What to work on —
Omitting all images, transcribe the listing word for word.

Data supplied —
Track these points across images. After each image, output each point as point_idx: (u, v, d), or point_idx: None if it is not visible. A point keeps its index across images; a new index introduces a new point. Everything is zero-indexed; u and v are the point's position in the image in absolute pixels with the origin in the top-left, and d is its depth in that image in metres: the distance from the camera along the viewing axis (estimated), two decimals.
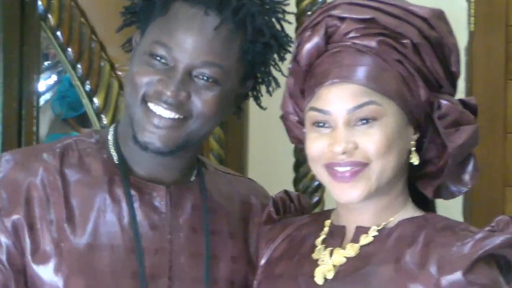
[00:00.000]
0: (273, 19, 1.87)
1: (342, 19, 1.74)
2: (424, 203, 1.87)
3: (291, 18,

Written answer —
Track these points across images. After each image, output each point as point_idx: (u, v, d), or point_idx: None if it is not visible. A point keeps its index across images; a new index introduces a new point. Everything is zero-indexed; u and v are the point's position in the image in absolute pixels with the origin in the top-left, and d is its depth in that image in metres: the distance from the camera along the viewing axis (estimated), two decimals.
[00:00.000]
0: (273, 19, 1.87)
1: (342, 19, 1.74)
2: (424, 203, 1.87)
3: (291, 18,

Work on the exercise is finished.